Diseases, like malaria and yellow fever are also transmitted through animals. Some vets have insight to diseases that affect both humans and animals. Vets have contributed to the treatment and cure of many diseases that plagued both humans and their furry friends.
Government agencies employ veterinarians as well. When an animal comes from a foreign land, these vets quarantine them and check for any diseases that may be present in an effort to control new diseases that can be brought into the country. Other Specific types of vets include:
A vet assistant works alongside the veterinarian and helps out around the clinic. In some cases, they may assist vets in surgery or restrain struggling animals during tests or lab work. The everyday duties of a veterinary assistant include; monitoring and caring for animals after surgery, keeping medical records, cleaning animals' teeth, feeding and bathing them, cleaning cages, sterilizing surgical equipment, giving animals medication, collecting samples for testing and performing laboratory tests, and offering grief counseling to pet owners.
It's a good idea to bring your pet to the vet regularly. This way, he or she becomes familiar and comfortable with the care providers, and you can stay on top of your pet's preventative care. If the animal is small enough, bring it to the office in a carrier. Just as you visit the doctor for a yearly check up, you should bring in your pet for regular check ups as well. During a routine veterinary visit, the vet will probably begin by asking you if there have been any changes in your pet's behavior or habits.
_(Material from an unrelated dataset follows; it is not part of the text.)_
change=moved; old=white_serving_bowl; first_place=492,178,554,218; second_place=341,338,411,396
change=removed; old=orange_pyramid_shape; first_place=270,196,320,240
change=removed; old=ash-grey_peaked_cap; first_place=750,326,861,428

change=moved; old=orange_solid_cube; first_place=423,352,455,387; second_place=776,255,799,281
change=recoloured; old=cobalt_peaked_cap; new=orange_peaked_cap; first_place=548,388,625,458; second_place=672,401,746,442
The vet will then take your pet's vitals, like weight, temperature, pulse and respiration rate, and perform a physical examination of the pet. During a physical exam, the vet checks the abdomen for swollen organs, and the legs, feet and joints for any potential problems. Depending on the age, breed or condition of your pet, your veterinarian may also check the eyes, ears and mouth.
When your vet conducts a full body examination, he or she will check out your pet's coat and skin, noting any hair loss, itchy spots or lumps. Keep note of your animal's shedding habits so you can let the vet know if anything seems abnormal. The vet will check for parasites, fleas, ticks, mites and heartworms as well.
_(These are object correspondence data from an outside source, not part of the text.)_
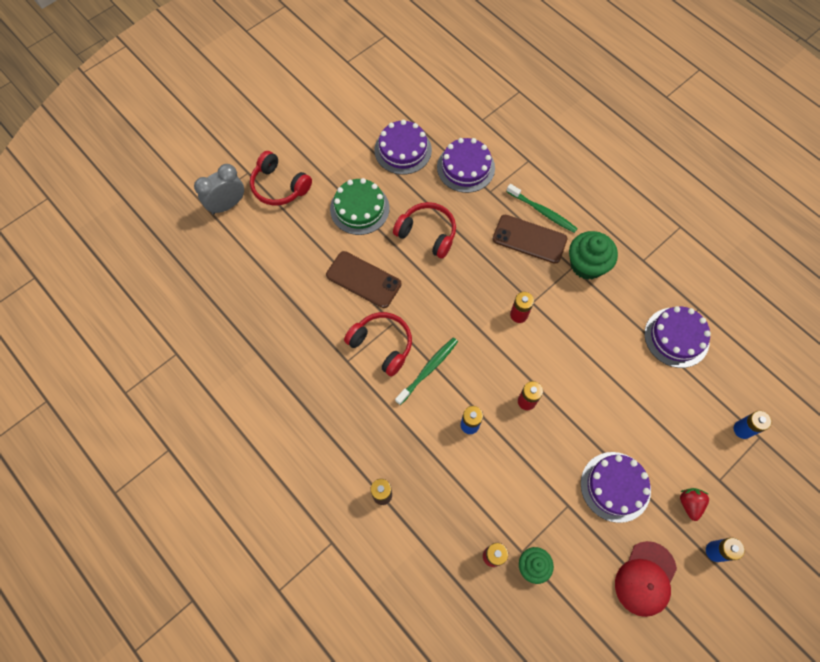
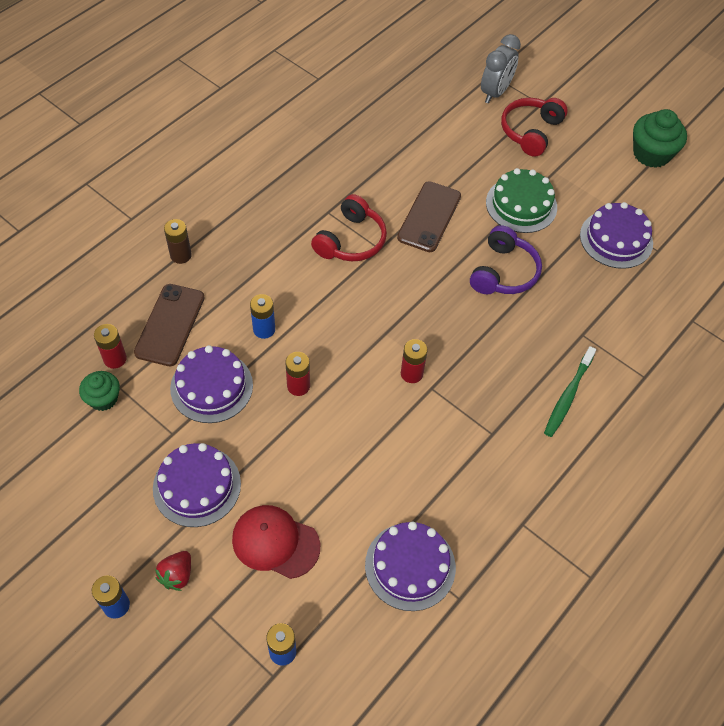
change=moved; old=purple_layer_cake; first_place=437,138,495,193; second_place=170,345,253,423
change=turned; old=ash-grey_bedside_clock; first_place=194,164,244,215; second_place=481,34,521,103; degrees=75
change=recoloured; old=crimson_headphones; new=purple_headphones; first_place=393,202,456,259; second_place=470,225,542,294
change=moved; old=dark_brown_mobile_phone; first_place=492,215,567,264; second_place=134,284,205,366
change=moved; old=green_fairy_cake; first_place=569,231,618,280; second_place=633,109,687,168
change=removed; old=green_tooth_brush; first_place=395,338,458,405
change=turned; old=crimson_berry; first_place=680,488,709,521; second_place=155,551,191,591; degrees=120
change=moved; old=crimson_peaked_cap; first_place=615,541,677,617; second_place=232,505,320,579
Vaccinations are also important to your pet, especially if you have a cat or a dog, and your vet will suggest that you make sure they're current. Keeping up to date with vaccinations can prevent your furry friend from getting distemper, rabies, hepatitis and lyme disease. Some vaccinations last longer than others, so speak to your doctor about staying caught up with your animal's shots.
Just like your own health insurance, you want to make sure your animal is covered before he or she needs veterinary services. Some common animal surgeries can cost thousands of dollars, and you don't want to end up having to foot a surprise bill that costs more than your paycheck.
There's no set price for pet health insurance. Costs can depend on factors such as where you live, the age and breed of your pet, and how much coverage you want. Before you take out a pet insurance policy, you'll want to meet with your vet to go over what he or she thinks your animal should be covered for. Many vets believe that you should make sure cancer, chronic disease, hereditary and congenital disease, and common breed-related medical conditions are all addressed in your policy.
Some pet owners can't afford insurance for their pet, so there are other options to make paying for surprise pet visits as easy as possible. Some pet stores have wellness plans - which tend to be much cheaper than an insurance policy - that offer shots, check ups, screenings and discounts on various procedures your pet may need. A lot of veterinary offices offer payment plans for pricey procedures as well, as long as you have decent credit history. For a last-ditch option, there are even privately funded organizations that offer pet owners financial aid for their pet's treatments.